Sun Valley offers various Advanced Placement classes. The school has a 58% passing rate, putting it in the 75th percentile. Sun Valley does not offer IB exams.

==Arts==

There are four band ensembles at Sun Valley (Concert Band, Marching Band, Jazz Band, and Freshmen Percussion), as well as two choir ensembles (Concert Choir and Chamber Choir). The concert ensembles perform two concerts every year, one in the winter and one in the spring. In the spring the two concerts are held separately, while the winter is combined. The later also features the Freshmen Percussion ensemble, featuring developing percussionists. In the winter, the choir holds a fundraising performance entitled Decades, in which students perform pieces from the 1960s to today. The audition-only Chamber Choir performs at choir concerts and at various other local events.

The Sun Valley Marching Vanguards have had unprecedented success for the school at regional competitions, winning six total championships. They won the TOB Atlantic Coast Championship four times: 1977 (tie), 1979, 1980, and 1981. The band now competes in Cavalcade of Bands' American division. In the Cavalcade, they have three Open Class championships (2015, 2016 and 2023).

The Sun Valley theater department performs a musical every spring. The department has been recognized several times by the Greater Philadelphia Cappies, a regional award ceremony for high school theater.

The art program at Sun Valley often features student artwork throughout the region, displaying them in local establishments and the district's annual calendar. The school holds an annual art show called Arts Alive!, which features art from all students enrolled in Sun Valley's various art classes that year.

==Athletics==

Sun Valley competes in the PIAA's Ches-Mont League, along with 13 schools from Chester County. Prior to 2007, Sun Valley competed in the Del-Val league, along with other nearby schools.
Sun Valley fields varsity teams in 15 PIAA-sanctioned sports:

| Fall | Winter | Spring |
|---|---|---|
| Cross Country | Basketball | Baseball |
| Field Hockey | Indoor Track | Lacrosse |
| Football | Swimming & Diving | Softball |
| Golf | Wrestling | Boys' Tennis |
| Soccer |  | Track & Field |
| Girls' Tennis |  |  |
| Volleyball |  |  |

The Sun Valley cheer team competes at various competitions throughout the winter. In 2019 and 2020, they were selected to attend the UCA National Cheer Championships in Walt Disney World.

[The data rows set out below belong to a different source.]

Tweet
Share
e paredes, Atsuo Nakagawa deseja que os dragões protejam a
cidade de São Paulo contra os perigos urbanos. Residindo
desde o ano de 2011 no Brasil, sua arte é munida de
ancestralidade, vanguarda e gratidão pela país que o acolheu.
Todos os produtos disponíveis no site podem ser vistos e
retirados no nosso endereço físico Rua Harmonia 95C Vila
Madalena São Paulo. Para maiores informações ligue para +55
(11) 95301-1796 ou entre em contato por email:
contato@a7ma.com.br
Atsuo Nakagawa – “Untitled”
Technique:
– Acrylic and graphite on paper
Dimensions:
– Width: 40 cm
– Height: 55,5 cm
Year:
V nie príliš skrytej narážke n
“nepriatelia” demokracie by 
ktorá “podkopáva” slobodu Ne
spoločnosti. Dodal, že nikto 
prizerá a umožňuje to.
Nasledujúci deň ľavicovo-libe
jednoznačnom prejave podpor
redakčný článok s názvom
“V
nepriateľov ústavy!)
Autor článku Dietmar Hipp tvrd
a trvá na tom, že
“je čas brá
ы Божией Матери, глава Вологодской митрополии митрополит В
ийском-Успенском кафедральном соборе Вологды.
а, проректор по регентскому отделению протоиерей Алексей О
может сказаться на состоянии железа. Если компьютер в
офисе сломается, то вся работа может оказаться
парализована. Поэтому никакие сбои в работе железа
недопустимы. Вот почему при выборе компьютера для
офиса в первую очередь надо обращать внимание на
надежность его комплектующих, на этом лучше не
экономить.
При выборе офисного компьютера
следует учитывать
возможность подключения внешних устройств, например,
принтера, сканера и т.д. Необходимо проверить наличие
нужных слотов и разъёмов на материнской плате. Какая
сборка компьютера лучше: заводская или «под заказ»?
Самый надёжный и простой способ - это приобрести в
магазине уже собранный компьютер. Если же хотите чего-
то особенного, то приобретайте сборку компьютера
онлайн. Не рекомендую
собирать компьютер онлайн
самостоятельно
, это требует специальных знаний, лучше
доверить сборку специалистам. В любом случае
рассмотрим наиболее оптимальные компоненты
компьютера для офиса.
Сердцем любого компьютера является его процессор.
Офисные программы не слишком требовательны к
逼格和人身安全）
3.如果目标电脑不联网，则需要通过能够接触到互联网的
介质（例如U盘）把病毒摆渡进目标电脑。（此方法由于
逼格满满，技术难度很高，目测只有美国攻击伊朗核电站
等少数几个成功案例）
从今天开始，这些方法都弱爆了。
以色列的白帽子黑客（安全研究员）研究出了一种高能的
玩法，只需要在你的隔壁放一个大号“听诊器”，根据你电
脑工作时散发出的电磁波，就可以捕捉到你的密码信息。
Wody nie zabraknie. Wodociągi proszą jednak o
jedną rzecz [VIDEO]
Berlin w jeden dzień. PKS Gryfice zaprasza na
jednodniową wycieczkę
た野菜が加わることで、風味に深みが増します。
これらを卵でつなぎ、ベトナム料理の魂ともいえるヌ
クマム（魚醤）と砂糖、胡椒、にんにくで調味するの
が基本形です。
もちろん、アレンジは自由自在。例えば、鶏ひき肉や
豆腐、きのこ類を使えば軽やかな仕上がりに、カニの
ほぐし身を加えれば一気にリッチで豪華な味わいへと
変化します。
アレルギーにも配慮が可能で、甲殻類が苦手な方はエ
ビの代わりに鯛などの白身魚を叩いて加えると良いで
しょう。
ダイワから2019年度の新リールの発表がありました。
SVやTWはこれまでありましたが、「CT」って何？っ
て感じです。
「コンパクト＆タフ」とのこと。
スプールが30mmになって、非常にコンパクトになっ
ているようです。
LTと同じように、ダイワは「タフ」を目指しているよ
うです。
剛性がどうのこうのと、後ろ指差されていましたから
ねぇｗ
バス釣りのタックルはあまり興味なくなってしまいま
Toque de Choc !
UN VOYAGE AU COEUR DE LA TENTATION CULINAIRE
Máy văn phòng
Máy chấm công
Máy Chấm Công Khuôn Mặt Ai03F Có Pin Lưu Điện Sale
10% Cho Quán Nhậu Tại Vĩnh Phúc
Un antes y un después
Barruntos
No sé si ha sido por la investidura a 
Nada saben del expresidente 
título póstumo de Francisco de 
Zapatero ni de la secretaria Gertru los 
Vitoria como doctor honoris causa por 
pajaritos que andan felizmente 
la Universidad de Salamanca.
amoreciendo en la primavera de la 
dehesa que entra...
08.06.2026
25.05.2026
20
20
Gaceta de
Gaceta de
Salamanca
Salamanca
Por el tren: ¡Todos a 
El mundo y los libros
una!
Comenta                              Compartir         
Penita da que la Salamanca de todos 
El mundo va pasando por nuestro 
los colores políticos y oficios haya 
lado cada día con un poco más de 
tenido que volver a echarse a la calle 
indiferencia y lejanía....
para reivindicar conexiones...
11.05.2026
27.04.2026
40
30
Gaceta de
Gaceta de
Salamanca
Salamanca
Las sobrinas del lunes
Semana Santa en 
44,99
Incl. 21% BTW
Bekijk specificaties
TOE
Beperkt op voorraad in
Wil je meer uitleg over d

Though not officially a school sponsored sport, Sun Valley fields a boys' ice hockey team that competes in the Inter-County Scholastic Hockey League (ICSHL). Four times (2008, 2014, 2019, and 2020) the team earned a spot in the Flyers Cup tournament, which serves as the championship for high school ice hockey in the eastern half of Pennsylvania.

The school sponsors a unified bocce team that competes against other schools as part of the Pennsylvania Special Olympics. The team has made three trips to the state tournament in Hershey, Pennsylvania, earning silver medals in 2018 and 2019.

Sun Valley also operates a rec league style ultimate Frisbee tournament. Students are drafted onto teams ran by various teachers. The teams then compete in a season that runs from late-November into February.

===Thanksgiving===

The Sun Valley varsity football team faces off against rival Chichester on Thanksgiving Day each year. The two teams alternate hosting duties, with Sun Valley hosting the 2021 edition, in which Chichester wins 20-13. Sun Valley currently leads the series 22-13.

==Demographics==

===Race===

As of 2016-17:

| Group | Number of Students | Percentage of Student Body |
|---|---|---|
| All | 1,053 | 100% |
| White | 898 | 85% |
| Black | 81 | 8% |
| Asian | 31 | 3% |
| Hispanic | 25 | 2% |
| American Indian/Alaska Native | 0 | 0% |
| Native Hawaiian/Pacific Islander | 1 | 0.1% |
| Two or More Races | 17 | 2% |

===Gender===

As of 2016-17:

| Gender | Number of Students | Percentage of Student Body |
|---|---|---|
| Male | 536 | 51% |
| Female | 517 | 49% |

===Economic===

According to the NCES, 226 students (approximately 21% of the student body) are eligible for free lunches, with another 32 (approximately 3%) eligible for reduced lunches.